Video is important for Facebook. Of late, the company has been coming up with all sorts of new schemes to make consumption as well as production of videos on its platform, grow. Along the same, it has announced that it will soon launch a series of brand new applications dedicated to Apple TV, Amazon Fire TV and Samsung Smart TV.

Video is a rapidly growing niche. Amid increasing data penetration and lowering prices, people have hit upon video as the new popular mode of communication, And of course, it is way more descriptive than either text or images. With that in mind, Facebook has been making a case to grow the niche. The latest move that involves the company capitalizing upon smart TVs, forms a part of the same push,

Facebook’s VP of partnerships Dan Rose announced the move to connected TVs at CODE Media, today. He also said that the drive to make Facebook a platform that engaged video publishers began way back with the appearance of auto play video ads in the news feed.

Pushing video to TV could give Facebook a huge push with regards to content consumption. Sure, smart TVs aren’t everywhere, however they form part of a niche that is rapidly growing and by establishing a presence, Facebook could ensure that it had a foothold that allowed video consumption to grow alongside the growth of smart TVs.

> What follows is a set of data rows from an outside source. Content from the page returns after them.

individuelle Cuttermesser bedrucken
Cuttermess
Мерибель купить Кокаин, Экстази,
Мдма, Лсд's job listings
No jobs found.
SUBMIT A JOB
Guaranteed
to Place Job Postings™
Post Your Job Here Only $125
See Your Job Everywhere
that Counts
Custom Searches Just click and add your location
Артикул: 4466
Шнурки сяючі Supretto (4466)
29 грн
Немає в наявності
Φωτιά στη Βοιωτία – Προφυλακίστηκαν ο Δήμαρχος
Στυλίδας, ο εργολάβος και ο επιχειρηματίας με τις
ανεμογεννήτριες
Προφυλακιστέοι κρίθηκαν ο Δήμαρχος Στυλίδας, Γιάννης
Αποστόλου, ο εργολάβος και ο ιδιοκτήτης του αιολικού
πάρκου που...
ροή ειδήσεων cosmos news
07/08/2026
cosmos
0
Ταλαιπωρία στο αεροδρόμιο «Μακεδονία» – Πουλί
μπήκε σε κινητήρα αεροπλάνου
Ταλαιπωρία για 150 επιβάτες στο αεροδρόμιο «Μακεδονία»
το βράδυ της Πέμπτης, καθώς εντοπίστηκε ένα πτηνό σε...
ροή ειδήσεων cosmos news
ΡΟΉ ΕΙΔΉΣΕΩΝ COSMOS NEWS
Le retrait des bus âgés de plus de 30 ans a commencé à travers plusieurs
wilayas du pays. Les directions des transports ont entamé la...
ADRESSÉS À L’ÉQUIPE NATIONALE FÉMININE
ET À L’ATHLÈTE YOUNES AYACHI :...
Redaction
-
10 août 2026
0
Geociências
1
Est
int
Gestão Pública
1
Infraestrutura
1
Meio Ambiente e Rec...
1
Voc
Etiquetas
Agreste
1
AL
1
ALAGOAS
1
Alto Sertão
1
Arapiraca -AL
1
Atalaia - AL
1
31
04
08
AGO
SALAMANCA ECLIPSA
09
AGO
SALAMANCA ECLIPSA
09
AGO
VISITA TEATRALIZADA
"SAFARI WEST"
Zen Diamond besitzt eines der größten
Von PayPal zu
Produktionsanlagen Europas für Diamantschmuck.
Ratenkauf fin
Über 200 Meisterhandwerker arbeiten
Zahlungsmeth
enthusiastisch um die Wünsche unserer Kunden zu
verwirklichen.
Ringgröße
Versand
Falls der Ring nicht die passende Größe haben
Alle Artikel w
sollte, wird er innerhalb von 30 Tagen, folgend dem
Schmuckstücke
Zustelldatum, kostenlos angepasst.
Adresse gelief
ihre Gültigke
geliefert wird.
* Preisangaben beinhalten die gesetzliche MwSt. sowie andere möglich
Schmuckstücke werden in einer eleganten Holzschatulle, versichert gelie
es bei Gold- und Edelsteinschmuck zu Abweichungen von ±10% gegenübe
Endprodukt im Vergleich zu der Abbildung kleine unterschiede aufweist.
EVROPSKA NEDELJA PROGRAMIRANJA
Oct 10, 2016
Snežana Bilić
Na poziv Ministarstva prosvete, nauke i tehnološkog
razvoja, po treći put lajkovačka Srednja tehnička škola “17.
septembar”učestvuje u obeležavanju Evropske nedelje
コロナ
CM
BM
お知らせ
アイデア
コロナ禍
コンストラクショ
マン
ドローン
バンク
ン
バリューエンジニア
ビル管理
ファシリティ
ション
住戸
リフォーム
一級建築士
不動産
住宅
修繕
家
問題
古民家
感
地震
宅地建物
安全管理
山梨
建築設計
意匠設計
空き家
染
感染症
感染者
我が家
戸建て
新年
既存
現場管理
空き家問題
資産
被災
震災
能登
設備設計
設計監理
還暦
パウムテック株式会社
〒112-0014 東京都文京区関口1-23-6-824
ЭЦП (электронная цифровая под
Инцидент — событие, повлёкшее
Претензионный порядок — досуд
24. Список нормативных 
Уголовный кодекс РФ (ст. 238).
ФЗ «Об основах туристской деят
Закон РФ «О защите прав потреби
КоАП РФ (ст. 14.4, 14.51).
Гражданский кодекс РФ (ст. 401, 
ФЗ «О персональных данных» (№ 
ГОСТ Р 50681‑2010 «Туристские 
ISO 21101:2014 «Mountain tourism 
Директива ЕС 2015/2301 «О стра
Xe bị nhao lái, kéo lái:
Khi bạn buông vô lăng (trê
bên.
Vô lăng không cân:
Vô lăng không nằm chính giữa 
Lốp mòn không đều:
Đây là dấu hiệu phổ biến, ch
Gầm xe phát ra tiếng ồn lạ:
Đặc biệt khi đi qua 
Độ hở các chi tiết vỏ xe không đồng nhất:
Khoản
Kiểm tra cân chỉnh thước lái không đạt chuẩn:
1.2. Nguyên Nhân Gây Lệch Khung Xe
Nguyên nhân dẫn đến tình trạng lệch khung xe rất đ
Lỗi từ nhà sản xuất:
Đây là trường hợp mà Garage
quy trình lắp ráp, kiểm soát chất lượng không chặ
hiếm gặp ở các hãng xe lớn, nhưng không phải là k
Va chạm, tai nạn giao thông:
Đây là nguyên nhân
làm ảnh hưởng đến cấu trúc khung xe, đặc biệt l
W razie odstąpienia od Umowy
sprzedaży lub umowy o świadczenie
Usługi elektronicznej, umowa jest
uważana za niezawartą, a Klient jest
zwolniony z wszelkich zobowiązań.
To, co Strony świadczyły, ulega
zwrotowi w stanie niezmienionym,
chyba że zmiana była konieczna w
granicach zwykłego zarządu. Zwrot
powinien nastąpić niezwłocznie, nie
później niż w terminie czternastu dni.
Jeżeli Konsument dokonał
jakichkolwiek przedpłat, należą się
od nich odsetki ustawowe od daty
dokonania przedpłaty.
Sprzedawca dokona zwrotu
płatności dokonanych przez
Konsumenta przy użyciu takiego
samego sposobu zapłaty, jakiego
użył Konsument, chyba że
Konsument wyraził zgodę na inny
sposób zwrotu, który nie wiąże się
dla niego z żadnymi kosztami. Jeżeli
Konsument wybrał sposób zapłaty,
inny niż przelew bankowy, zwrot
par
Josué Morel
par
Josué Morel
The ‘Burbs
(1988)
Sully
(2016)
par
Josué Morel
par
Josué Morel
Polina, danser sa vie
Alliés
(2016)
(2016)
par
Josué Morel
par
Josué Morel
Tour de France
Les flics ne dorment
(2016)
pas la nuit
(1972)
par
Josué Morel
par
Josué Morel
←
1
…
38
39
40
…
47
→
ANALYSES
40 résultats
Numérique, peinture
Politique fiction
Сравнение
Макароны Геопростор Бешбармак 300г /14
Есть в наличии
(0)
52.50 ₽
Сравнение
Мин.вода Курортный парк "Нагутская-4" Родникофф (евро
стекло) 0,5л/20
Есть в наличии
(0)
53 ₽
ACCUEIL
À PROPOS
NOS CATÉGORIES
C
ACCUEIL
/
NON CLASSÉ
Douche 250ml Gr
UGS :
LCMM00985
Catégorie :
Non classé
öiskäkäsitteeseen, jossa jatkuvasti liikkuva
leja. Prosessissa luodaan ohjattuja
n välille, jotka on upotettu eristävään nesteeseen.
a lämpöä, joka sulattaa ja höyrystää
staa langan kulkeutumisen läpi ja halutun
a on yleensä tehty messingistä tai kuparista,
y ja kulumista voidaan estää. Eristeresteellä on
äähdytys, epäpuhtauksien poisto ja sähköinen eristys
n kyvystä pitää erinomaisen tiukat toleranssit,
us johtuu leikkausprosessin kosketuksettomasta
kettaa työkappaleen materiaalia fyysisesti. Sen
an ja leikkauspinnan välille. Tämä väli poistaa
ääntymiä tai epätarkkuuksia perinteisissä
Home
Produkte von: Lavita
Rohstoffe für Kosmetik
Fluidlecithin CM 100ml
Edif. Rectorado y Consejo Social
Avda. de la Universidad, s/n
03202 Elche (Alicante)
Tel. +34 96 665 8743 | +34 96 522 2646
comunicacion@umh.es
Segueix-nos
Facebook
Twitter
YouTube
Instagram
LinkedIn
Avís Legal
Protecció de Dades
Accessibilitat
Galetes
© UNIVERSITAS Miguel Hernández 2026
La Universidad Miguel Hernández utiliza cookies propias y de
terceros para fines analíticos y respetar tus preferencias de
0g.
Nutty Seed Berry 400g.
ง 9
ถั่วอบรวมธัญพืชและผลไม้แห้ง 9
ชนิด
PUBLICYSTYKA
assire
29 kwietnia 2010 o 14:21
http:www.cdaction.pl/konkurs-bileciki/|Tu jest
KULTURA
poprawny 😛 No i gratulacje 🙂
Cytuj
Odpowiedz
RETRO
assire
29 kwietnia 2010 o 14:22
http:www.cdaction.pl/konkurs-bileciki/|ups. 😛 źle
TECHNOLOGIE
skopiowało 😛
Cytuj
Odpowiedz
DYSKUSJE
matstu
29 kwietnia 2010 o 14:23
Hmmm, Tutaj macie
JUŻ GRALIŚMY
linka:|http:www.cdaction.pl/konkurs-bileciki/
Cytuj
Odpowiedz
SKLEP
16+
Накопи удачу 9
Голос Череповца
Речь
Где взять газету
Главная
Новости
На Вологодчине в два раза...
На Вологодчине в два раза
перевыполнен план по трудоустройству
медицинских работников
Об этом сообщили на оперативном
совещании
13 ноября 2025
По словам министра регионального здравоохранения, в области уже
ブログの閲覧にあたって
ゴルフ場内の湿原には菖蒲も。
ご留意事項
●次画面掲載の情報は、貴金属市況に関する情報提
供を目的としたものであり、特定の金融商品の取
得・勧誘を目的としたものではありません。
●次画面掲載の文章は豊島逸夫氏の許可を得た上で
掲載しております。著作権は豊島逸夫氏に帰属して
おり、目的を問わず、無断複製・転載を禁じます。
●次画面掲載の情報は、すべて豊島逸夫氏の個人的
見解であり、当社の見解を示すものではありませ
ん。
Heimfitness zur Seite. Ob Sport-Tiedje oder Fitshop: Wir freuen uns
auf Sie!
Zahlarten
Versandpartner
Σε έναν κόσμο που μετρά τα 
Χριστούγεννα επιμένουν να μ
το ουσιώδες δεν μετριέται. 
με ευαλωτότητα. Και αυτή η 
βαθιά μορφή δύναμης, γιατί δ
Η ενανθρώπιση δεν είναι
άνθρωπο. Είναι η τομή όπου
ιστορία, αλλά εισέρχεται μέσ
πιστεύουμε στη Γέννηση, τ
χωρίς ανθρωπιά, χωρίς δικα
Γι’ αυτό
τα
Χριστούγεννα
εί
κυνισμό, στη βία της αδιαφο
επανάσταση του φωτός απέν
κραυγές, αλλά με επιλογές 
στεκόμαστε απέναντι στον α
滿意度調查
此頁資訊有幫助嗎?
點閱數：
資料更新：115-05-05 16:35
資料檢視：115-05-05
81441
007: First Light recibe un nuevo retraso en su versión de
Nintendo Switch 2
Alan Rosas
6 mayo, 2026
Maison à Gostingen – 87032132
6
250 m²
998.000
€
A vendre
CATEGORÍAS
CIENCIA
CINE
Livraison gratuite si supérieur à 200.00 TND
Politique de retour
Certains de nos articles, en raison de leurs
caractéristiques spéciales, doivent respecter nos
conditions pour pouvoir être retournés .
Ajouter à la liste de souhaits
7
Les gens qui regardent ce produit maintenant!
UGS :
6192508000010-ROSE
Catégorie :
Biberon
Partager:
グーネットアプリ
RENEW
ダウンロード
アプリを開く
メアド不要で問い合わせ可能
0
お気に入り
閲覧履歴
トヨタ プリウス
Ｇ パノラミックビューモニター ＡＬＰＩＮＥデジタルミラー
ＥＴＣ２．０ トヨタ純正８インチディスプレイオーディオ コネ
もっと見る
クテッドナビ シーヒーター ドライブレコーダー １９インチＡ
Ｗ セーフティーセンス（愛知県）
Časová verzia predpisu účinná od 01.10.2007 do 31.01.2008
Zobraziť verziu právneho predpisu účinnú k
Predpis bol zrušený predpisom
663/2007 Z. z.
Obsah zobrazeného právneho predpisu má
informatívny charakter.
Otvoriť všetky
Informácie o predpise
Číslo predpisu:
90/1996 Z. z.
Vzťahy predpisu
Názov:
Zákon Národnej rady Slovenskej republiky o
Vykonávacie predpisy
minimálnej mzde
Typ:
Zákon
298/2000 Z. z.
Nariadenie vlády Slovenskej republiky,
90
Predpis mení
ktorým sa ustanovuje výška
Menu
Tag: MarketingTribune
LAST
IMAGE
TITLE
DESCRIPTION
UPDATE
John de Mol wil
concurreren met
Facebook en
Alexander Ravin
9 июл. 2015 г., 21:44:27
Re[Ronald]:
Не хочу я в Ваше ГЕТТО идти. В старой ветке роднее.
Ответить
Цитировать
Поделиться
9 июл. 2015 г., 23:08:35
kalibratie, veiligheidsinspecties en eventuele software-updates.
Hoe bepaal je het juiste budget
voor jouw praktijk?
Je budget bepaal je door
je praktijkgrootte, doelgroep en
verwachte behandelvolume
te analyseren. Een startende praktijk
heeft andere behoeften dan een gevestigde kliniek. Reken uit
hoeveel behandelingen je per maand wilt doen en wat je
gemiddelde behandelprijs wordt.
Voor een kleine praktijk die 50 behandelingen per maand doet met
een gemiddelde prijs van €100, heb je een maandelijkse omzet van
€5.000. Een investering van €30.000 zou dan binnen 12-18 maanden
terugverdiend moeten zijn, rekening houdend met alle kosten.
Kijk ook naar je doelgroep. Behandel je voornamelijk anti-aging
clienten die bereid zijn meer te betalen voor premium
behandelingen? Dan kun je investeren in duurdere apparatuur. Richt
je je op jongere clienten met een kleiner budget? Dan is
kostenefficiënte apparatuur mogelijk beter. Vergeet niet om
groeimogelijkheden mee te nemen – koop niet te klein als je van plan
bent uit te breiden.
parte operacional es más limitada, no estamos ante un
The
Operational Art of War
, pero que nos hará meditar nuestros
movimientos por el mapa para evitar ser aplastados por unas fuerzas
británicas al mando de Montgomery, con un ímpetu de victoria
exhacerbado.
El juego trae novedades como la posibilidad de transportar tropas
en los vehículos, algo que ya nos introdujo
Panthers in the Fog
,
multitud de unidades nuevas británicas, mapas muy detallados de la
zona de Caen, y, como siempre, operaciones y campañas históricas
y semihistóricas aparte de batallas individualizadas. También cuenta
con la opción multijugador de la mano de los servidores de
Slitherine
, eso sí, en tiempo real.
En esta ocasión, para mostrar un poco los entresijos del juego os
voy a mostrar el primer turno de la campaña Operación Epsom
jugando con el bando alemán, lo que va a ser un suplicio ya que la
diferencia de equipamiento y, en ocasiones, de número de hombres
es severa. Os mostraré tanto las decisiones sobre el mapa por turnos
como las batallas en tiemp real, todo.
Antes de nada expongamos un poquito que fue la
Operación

The company already allows Apple TV or Chromecast users to play videos on their devices. This move will expand its presence to other devices. Another point to bear in mind is that Facebook’s attempt to gain a foothold on TV could well be accompanied by more professionally created content on its feed. After all, if it pushes specially created apps to your television sets, it is only reasonable to assume that it wont rely completely on crowdsourced videos to make you keep watching.

Instead, Facebook is likely to push a mixture of professionally created content and curated third party videos to your TV sets. Doing that however, could well blur the line between its self-professed identity as a social network and a media platform. The company has already started working in the direction and hired several prominent names from the content industry to work on content creation.

Meanwhile, Facebook’s push for TV will also pit it against YouTube. The two already battle for video consumption over the web and although YouTube has an edge at this point, Facebook has been making its presence felt as well. The equation could change with Facebook’s move to TV and production of original content, however, the platform will have have to set up robust monetization and anti-privacy tools in place before it can start attracting publishers in earnest.

Among related news, Facebook has made a few changes to how videos are displayed on its platform. Video audio will now match the audio setting of your devices — meaning that audio will play, and will play with the same volume as that of your device.

Next, vertical videos will no longer be cropped. Most importantly though, users will now be able to keep on scrolling their feed by pulling the video to a side, where it will keep on playing.

This last move is pretty interesting and appears to have drawn inspiration from YouTube, which offers something very similar on its mobile application.